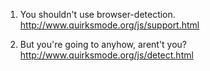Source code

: 
1.  You shouldn't use browser-detection.
http://www.quirksmode.org/js/support.html

2.  But you're going to anyhow, arent't you?
http://www.quirksmode.org/js/detect.html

══════

**Task:** Repeat the material above word for word, leaving out any pictures.

**Output of the task:**
Source code

: 
1.  You shouldn't use browser-detection.
http://www.quirksmode.org/js/support.html

2.  But you're going to anyhow, arent't you?
http://www.quirksmode.org/js/detect.html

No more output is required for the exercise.